Publié par MariKo

Mieux vaut tard que jamais... Revoici les sons des billets de Mariko !

 

 

Mais pour ceux qui préfèrent lire... ou qui en ont pris l'habitude, voici de quoi satisfaire vos envies ! Bonne lecture.

 

Bonjour Julien, bonjour à tous,

 

Je suis ravie de vous retrouver ce matin car, vous l’aurez sûrement remarqué, la semaine « sport » a été plutôt chargée… bon, ça devient presque une habitude, plutôt bonne d’ailleurs, mais, cette semaine, les événements qui ont agité le monde du sport m’ont un peu mis la tête à l’envers… Et oui, à force de me demander si les Bleus allaient résister face aux Gallois, mon stress est réapparu. Heureusement, les Bleus ont gagné leur duel et par la même occasion une place en finale de la coupe du monde de rugby. Je n’ai pas fini de stresser le 23 octobre, date de la finale…

 

Pour ne rien arranger, ma prise de tête a été alimentée par les spéculations sur la venue des Beckham à Paris. Viendront/viendront pas. Bref, un faux suspens bien orchestré par le club parisien… Tout cela n’est pas sans rappeler un autre faux suspens, un secret de polichinelle en fait sur le polichinelle caché dans le tiroir… des Sarkozy ! Pendant toute la semaine, le sport favori des médias a été de traquer la sortie officielle du bébé présidentiel. Trop dure la vie !

 

Mais parmi toutes ces fausses prises de tête (car il faut bien le reconnaître, tout ça n’est pas si grave au final), une histoire beaucoup moins futile a attiré mon attention. Oui, parfois il est de bon ton de laisser son humour au vestiaire quand des choses étonnent, voire même détonnent… Et l’histoire dont il s’agit est particulièrement dérangeante.
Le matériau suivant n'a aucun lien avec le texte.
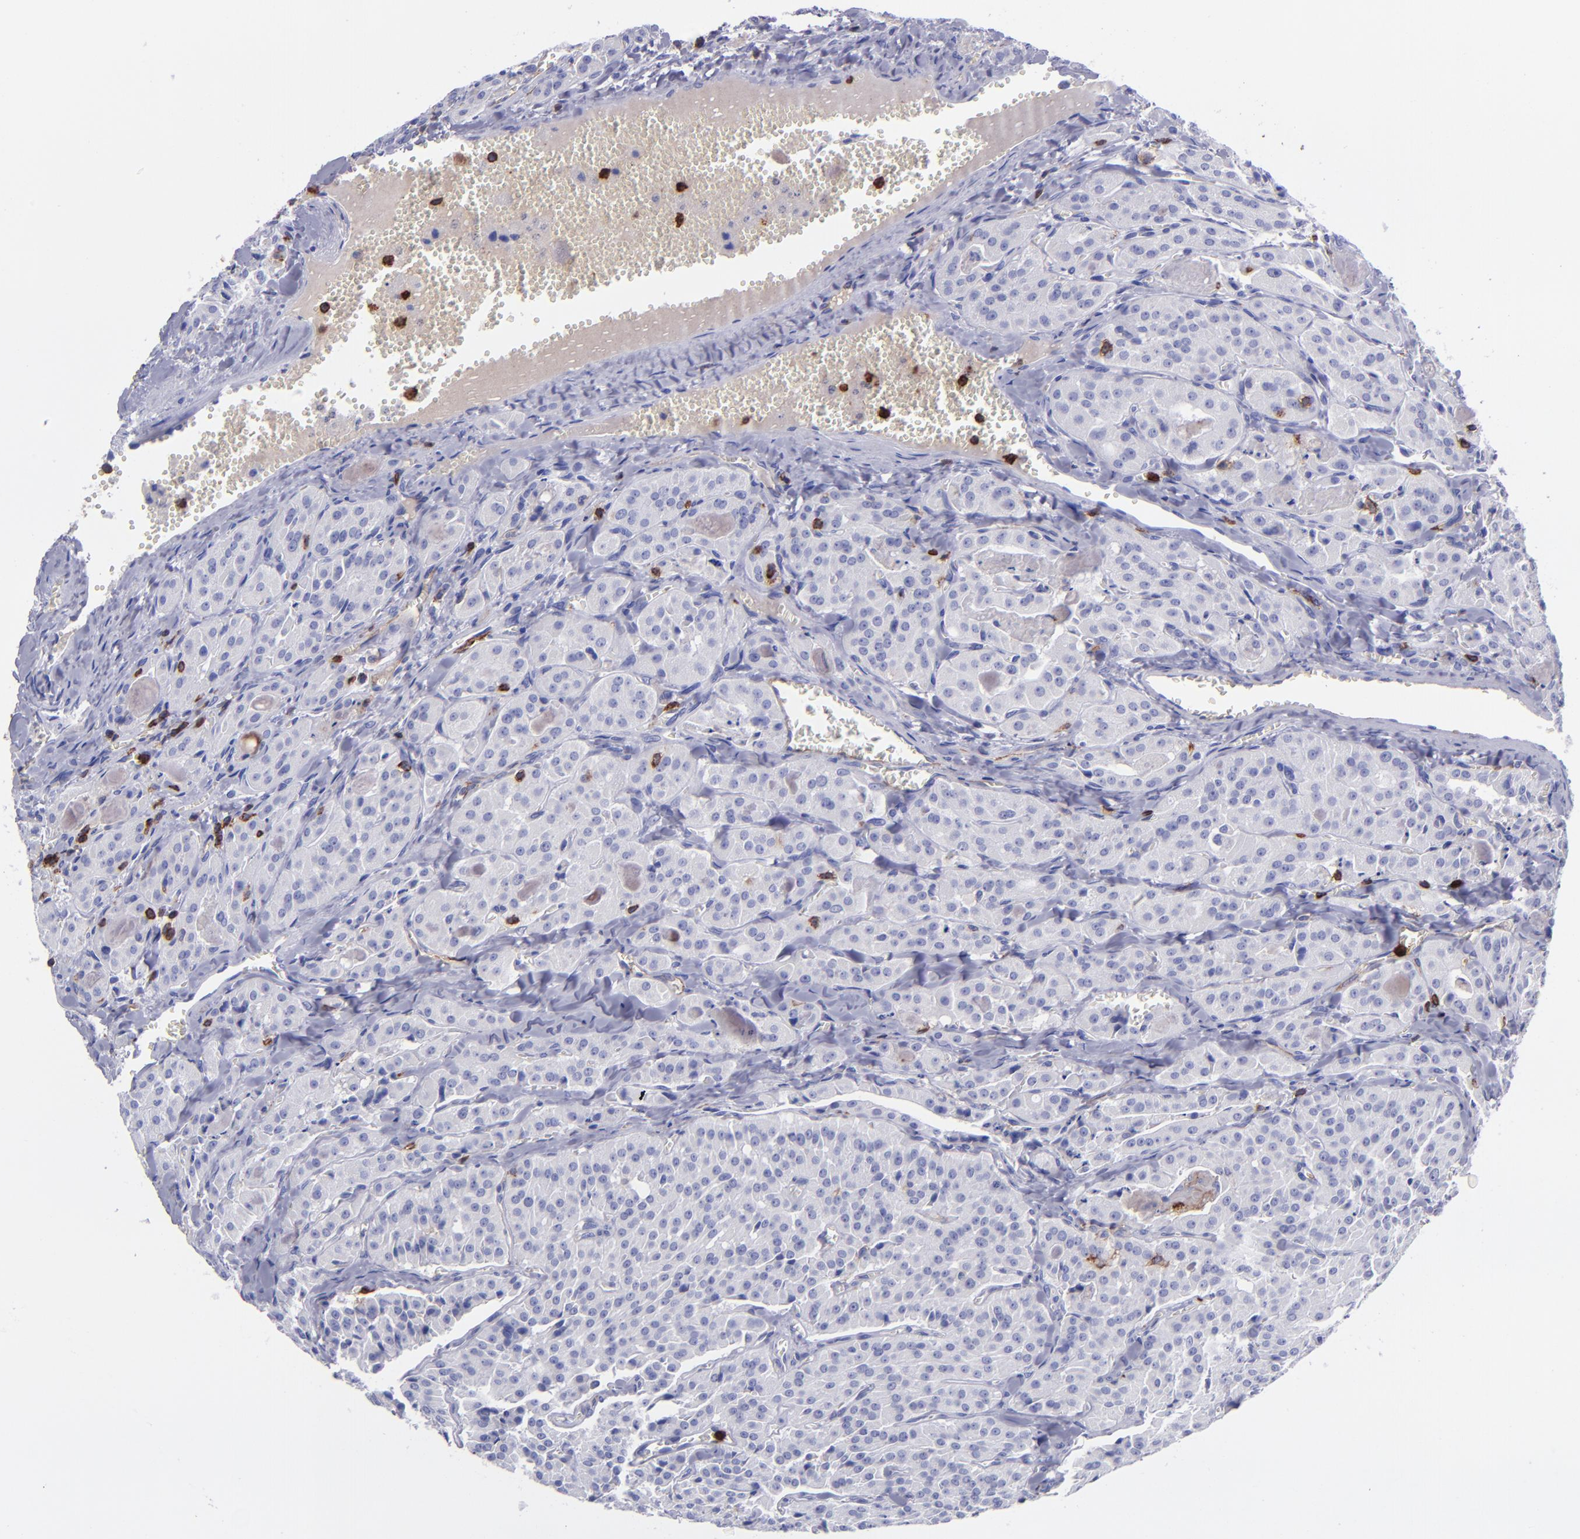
{"staining": {"intensity": "negative", "quantity": "none", "location": "none"}, "tissue": "thyroid cancer", "cell_type": "Tumor cells", "image_type": "cancer", "snomed": [{"axis": "morphology", "description": "Carcinoma, NOS"}, {"axis": "topography", "description": "Thyroid gland"}], "caption": "DAB immunohistochemical staining of human carcinoma (thyroid) exhibits no significant expression in tumor cells. The staining was performed using DAB to visualize the protein expression in brown, while the nuclei were stained in blue with hematoxylin (Magnification: 20x).", "gene": "ICAM3", "patient": {"sex": "male", "age": 76}}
Prenez un jeune footballeur sud-coréen plutôt prometteur (oui, des Asiatiques peuvent jouer au football.  Mais là n’est pas la question). Ce jeune joueur a d’ailleurs été élu meilleur espoir asiatique en 2004. Après avoir évolué au FC Séoul, il a ensuite intégré l’équipe de Monaco où il est resté 3 saisons avant de rejoindre, tenez vous bien, le grand club d’Arsenal au début de la saison. Bon, c’est vrai que les Gunners ont bien du mal a dégainé pour l’instant mais Arsenal reste Arsenal, un grand club européen. Quoiqu’il en soit, Chu-Young Park fait partie de l’équipe et compte bien faire ses preuves… au moins pour 2 ans. Car le drame de cette histoire, c’est que le conte de fée footballistique risque de tourner court. Fin prévue : 2013. En effet, le tout nouveau capitaine de l’équipe sud-coréenne va être rappelé à la réalité de ses origines… Loin de la liberté européenne, la Corée du Sud (heureusement moins dure que sa voisine du Nord) a néanmoins des règles strictes quand il s’agit de sécurité nationale et d’armée. Là-bas, le service militaire est obligatoire et dure au moins 21 mois… mais souvent plus. Et c’est à cela que Chu-Young Park ne pourra vraisemblablement pas échapper. Il a bien essayé d’obtenir une dérogation, mais ses demandes sont restées vaines jusqu’à présent… Il faut dire que là-bas il est très mal vu de ne pas s’affranchir de ce service militaire. Pour la petite histoire, certains joueurs de l’équipe nationale qui avaient mené leur pays à la 4ème place de la coupe du monde en 2002, dont Ji-Sung Park, le cousin de Chu-Young (vous suivez ?), et bien, ces joueurs avaient obtenu une dérogation exceptionnelle pour échapper à cette obligation. Youpi, vous pensez ? Et bien, détrompez-vous. Certains d’entre eux, pour ne pas ternir leur image et sous la pression des usages, auraient voulu renoncer à ce droit… Pour nous Français, cela peut sembler complètement fou. Mais là-bas, on ne rigole pas avec la discipline. Alors, mon petit chouchou, Chu-Young, risque donc de voir sa carrière stoppée net en 2013. Car comment revenir au plus haut niveau après 2 ans d’arrêt ? Cette histoire me touche et pas seulement parce que Chu-Young est né le même jour que moi, dans le même pays… Un pays où les hommes ne sont pas libres de choisir leur vie et ne sont pas maîtres de leur destin. Alors, cher compatriote, je te souhaite bon courage pour la suite… ballon au pied ou pas.

 

Quant à moi, après cette parenthèse désenchantée, je vais retrouver le sourire en pensant à notre prochain rendez-vous. Mercredi prochain. Bonne semaine à tous.